Formability characterization of steel tailor welded blanks formed through single point incremental forming

Abstract

TWBs are being well formed by a simple, highly innovative method known as Incremental Sheet Forming (ISF). Both aluminum and steel sheets welded through friction stir welding (FSW), laser beam welding (LBW) or electron beam welding (EBW) have been explored, extensively, by researchers. However, no research is available on the formability characterization of selected steel sheets having thickness and strength differential, manually welded using Tungsten Inert Gas (TIG) welding technique and formed through Single Point Incremental Forming (SPIF). The same is addressed in this study. Variable wall angle truncated pyramid was used as test geometry. Tensile testing, microhardness and scanning electron microscope (SEM)/Energy Dispersive X-ray (EDX) analysis were performed before forming. Material selected for the study included deep drawing quality (DDQ) steel (DC06) and stainless steel (SS) (AISI 201).

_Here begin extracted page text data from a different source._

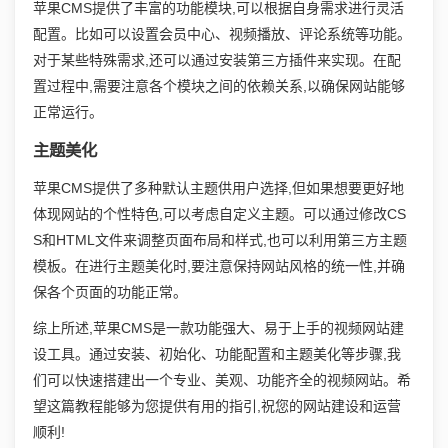
苹果CMS提供了丰富的功能模块,可以根据自身需求进行灵活
配置。比如可以设置会员中心、视频播放、评论系统等功能。
对于某些特殊需求,还可以通过安装第三方插件来实现。在配
置过程中,需要注意各个模块之间的依赖关系,以确保网站能够
正常运行。
主题美化
苹果CMS提供了多种默认主题供用户选择,但如果想要更好地
体现网站的个性特色,可以考虑自定义主题。可以通过修改CS
S和HTML文件来调整页面布局和样式,也可以利用第三方主题
模板。在进行主题美化时,要注意保持网站风格的统一性,并确
保各个页面的功能正常。
综上所述,苹果CMS是一款功能强大、易于上手的视频网站建
设工具。通过安装、初始化、功能配置和主题美化等步骤,我
们可以快速搭建出一个专业、美观、功能齐全的视频网站。希
望这篇教程能够为您提供有用的指引,祝您的网站建设和运营
顺利!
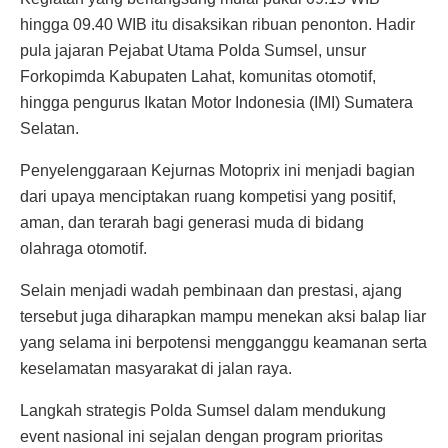
hingga 09.40 WIB itu disaksikan ribuan penonton. Hadir
pula jajaran Pejabat Utama Polda Sumsel, unsur
Forkopimda Kabupaten Lahat, komunitas otomotif,
hingga pengurus Ikatan Motor Indonesia (IMI) Sumatera
Selatan.
Penyelenggaraan Kejurnas Motoprix ini menjadi bagian
dari upaya menciptakan ruang kompetisi yang positif,
aman, dan terarah bagi generasi muda di bidang
olahraga otomotif.
Selain menjadi wadah pembinaan dan prestasi, ajang
tersebut juga diharapkan mampu menekan aksi balap liar
yang selama ini berpotensi mengganggu keamanan serta
keselamatan masyarakat di jalan raya.
Langkah strategis Polda Sumsel dalam mendukung
event nasional ini sejalan dengan program prioritas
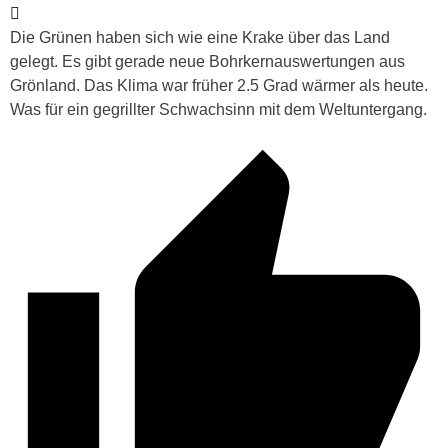
Die Grünen haben sich wie eine Krake über das Land
gelegt. Es gibt gerade neue Bohrkernauswertungen aus
Grönland. Das Klima war früher 2.5 Grad wärmer als heute.
Was für ein gegrillter Schwachsinn mit dem Weltuntergang.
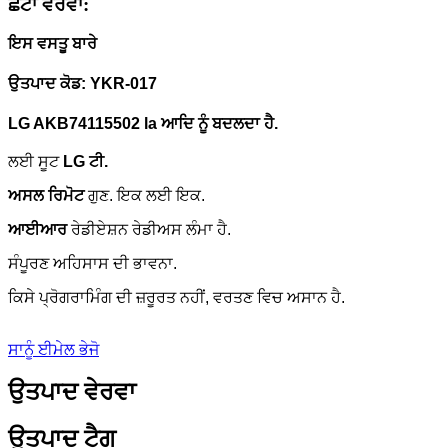
ਛੋਟਾ ਵੇਰਵਾ:
ਇਸ ਵਸਤੂ ਬਾਰੇ
ਉਤਪਾਦ ਕੋਡ: YKR-017
LG AKB74115502 la ਆਦਿ ਨੂੰ ਬਦਲਦਾ ਹੈ.
ਲਈ ਸੂਟ
LG ਟੀ.
ਅਸਲ ਰਿਮੋਟ
ਗੁਣ.
ਇਕ ਲਈ ਇਕ.
ਆਈਆਰ
ਰੇਡੀਏਸ਼ਨ ਰੇਡੀਅਸ ਲੰਮਾ ਹੈ.
ਸੰਪੂਰਣ ਅਹਿਸਾਸ ਦੀ ਭਾਵਨਾ.
ਕਿਸੇ ਪ੍ਰੋਗਰਾਮਿੰਗ ਦੀ ਜ਼ਰੂਰਤ ਨਹੀਂ, ਵਰਤਣ ਵਿਚ ਅਸਾਨ ਹੈ.
ਸਾਨੂੰ ਈਮੇਲ ਭੇਜੋ
ਉਤਪਾਦ ਵੇਰਵਾ
ਉਤਪਾਦ ਟੈਗ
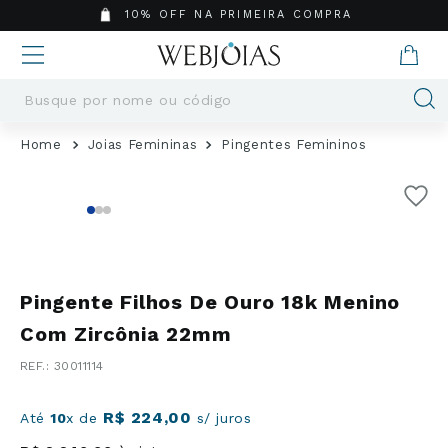
10% OFF NA PRIMEIRA COMPRA
Busque por nome ou código
Termos mais buscados
Joias Femininas
Pingentes Femininos
1
º
Aneis
2
º
Pingentes
3
º
Brincos
4
º
Colares
5
º
Masculino
Pingente Filhos De Ouro 18k Menino
6
º
Argola
Com Zircônia 22mm
7
º
Casamento
:
30011114
8
º
Pingente
9
º
Corrente
R$
224
,
00
Até
10
x de
s/ juros
10
º
Moissanite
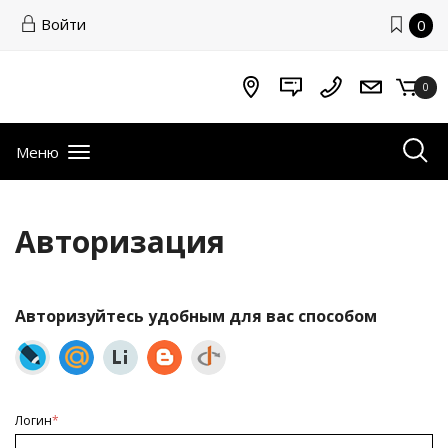
Войти
0
0
Меню
Авторизация
Авторизуйтесь удобным для вас способом
Логин
*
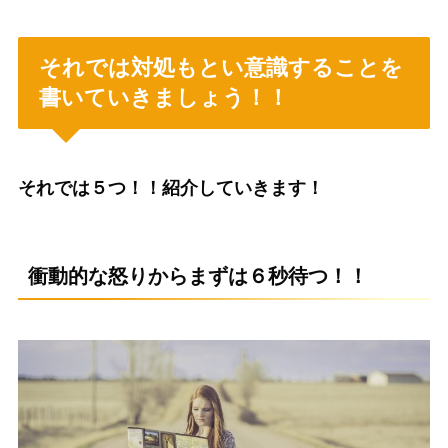
それでは対処もとい意識することを
書いていきましょう！！
それでは５つ！！紹介していきます！
衝動的な怒りからまずは６秒待つ！！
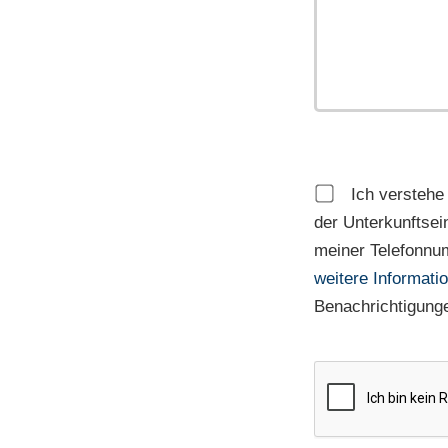
Ich verstehe
der Unterkunftsei
meiner Telefonnu
weitere Informati
Benachrichtigunge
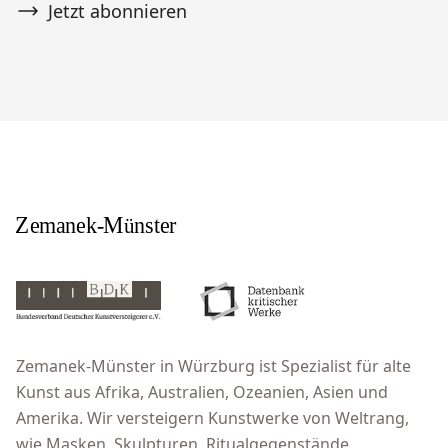
Jetzt abonnieren
Zemanek-Münster in Würzburg ist Spezialist für alte
Kunst aus Afrika, Australien, Ozeanien, Asien und
Amerika. Wir versteigern Kunstwerke von Weltrang,
wie Masken, Skulpturen, Ritualgegenstände,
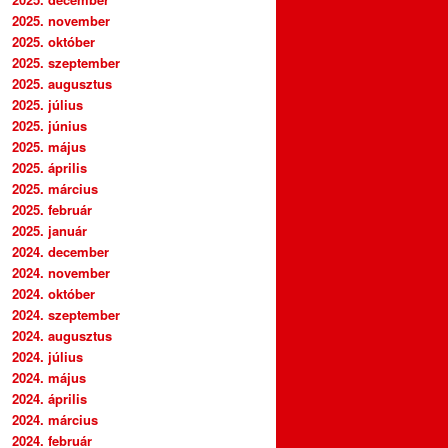
2025. november
2025. október
2025. szeptember
2025. augusztus
2025. július
2025. június
2025. május
2025. április
2025. március
2025. február
2025. január
2024. december
2024. november
2024. október
2024. szeptember
2024. augusztus
2024. július
2024. május
2024. április
2024. március
2024. február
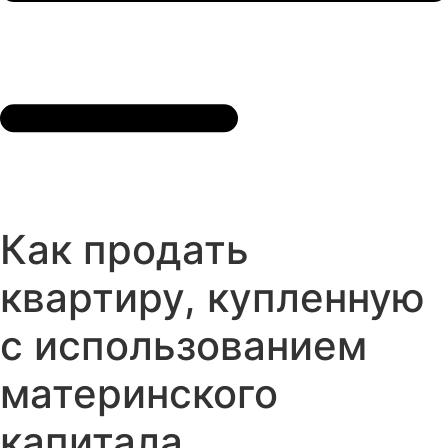
Как продать
квартиру, купленную
с использованием
материнского
капитала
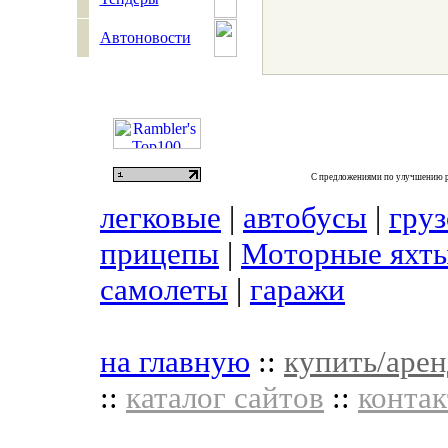
Автоновости
С предложениями по улучшению р
легковые
|
автобусы
|
гру
прицепы
|
Моторные яхты
самолеты
|
гаражи
на главную
::
купить/арен
::
каталог сайтов
::
контак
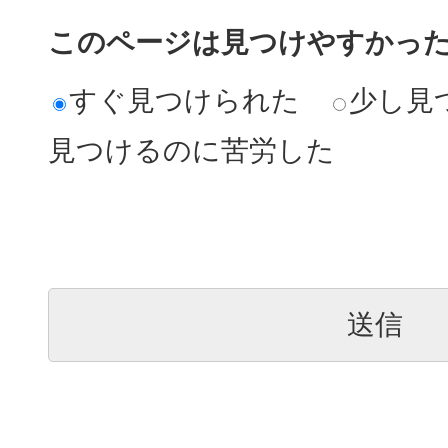
このページは見つけやすかっ
すぐ見つけられた
少し見
見つけるのに苦労した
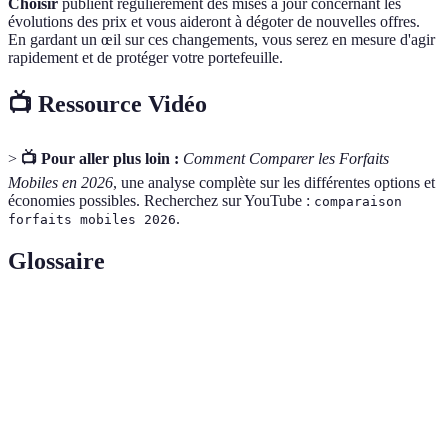
Choisir
publient régulièrement des mises à jour concernant les
évolutions des prix et vous aideront à dégoter de nouvelles offres.
En gardant un œil sur ces changements, vous serez en mesure d'agir
rapidement et de protéger votre portefeuille.
📺 Ressource Vidéo
>
📺 Pour aller plus loin :
Comment Comparer les Forfaits
Mobiles en 2026
, une analyse complète sur les différentes options et
économies possibles. Recherchez sur YouTube :
comparaison
.
forfaits mobiles 2026
Glossaire
Terme
Définition
Contrat ne nécessitant pas d'engagement de durée
Forfait sans
minimum, permettant de changer d'opérateur à tout
engagement
moment.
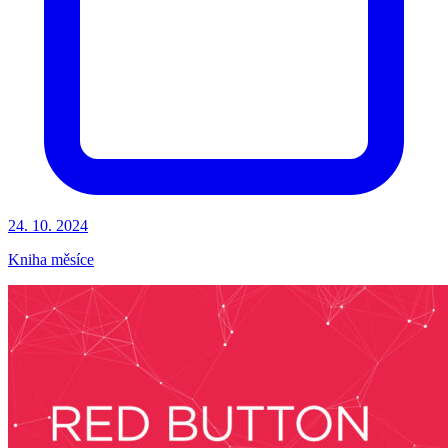
24. 10. 2024
Kniha měsíce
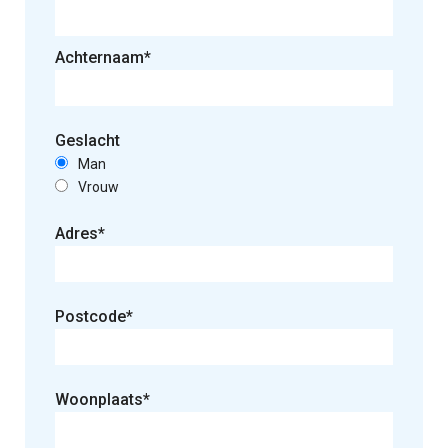
Achternaam*
Geslacht
Man
Vrouw
Adres*
Postcode*
Gelieve dit veld leeg te laten.
Woonplaats*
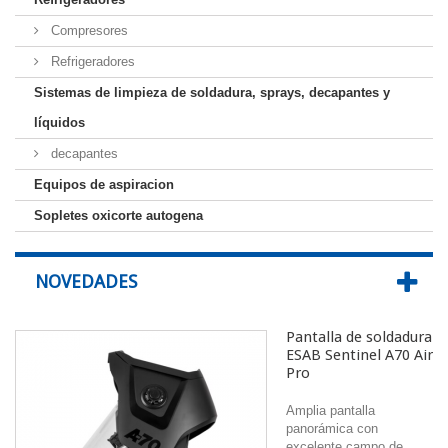
Compresores
Refrigeradores
Sistemas de limpieza de soldadura, sprays, decapantes y
líquidos
decapantes
Equipos de aspiracion
Sopletes oxicorte autogena
NOVEDADES
Pantalla de soldadura
ESAB Sentinel A70 Air
Pro
Amplia pantalla
panorámica con
excelente campo de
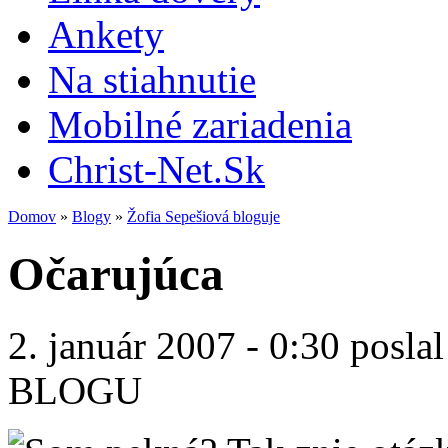
Ankety
Na stiahnutie
Mobilné zariadenia
Christ-Net.Sk
Domov
»
Blogy
»
Žofia Sepešiová bloguje
Očarujúca
2. január 2007 - 0:30 posla
BLOGU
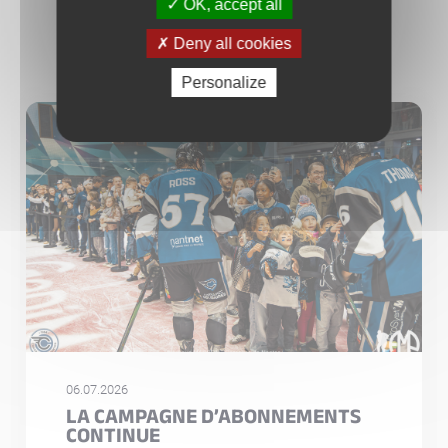
OK, accept all
Deny all cookies
Personalize
06.07.2026
LA CAMPAGNE D’ABONNEMENTS
CONTINUE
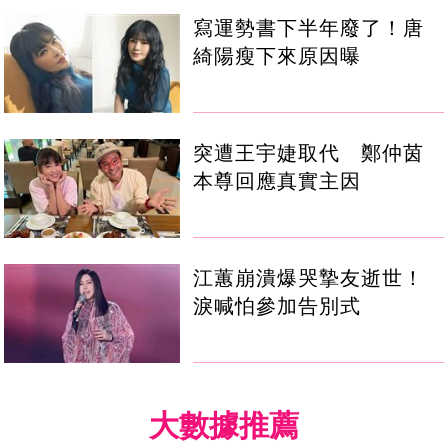
寫運勢書下半年廢了！唐
綺陽瘦下來原因曝
突遭王宇婕取代 鄭仲茵
本尊回應真實主因
江蕙崩潰爆哭摯友逝世！
淚喊怕參加告別式
大數據推薦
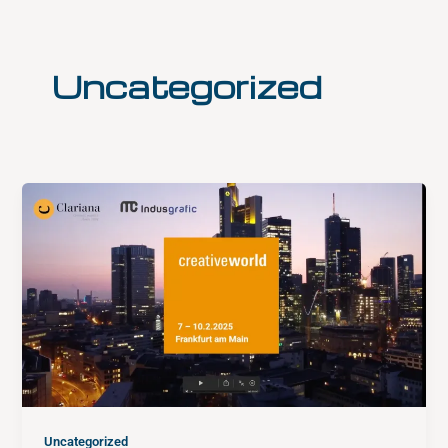
Ir
al
contenido
Uncategorized
Uncategorized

Because of huge difference in both strength and hardness values of DDQ steel and SS, low formability was achieved in case of strength differential with minimum and maximum forming depths of 1.8 mm and 3.6 mm, respectively. Whereas formability achieved in case of thickness differential was quite high with minimum and maximum values of forming depths of 27.8 mm and 36.6 mm, respectively since strength and hardness values were not varied much. Percentage thinning was used to assess formability achieved. Final thicknesses achieved during forming were verified by cosine law also. Research investigations may be applied in similar fashion for precise study of material characterization of various kinds of TWBs being used in multiple industries including automotive, vessel, medical, etc.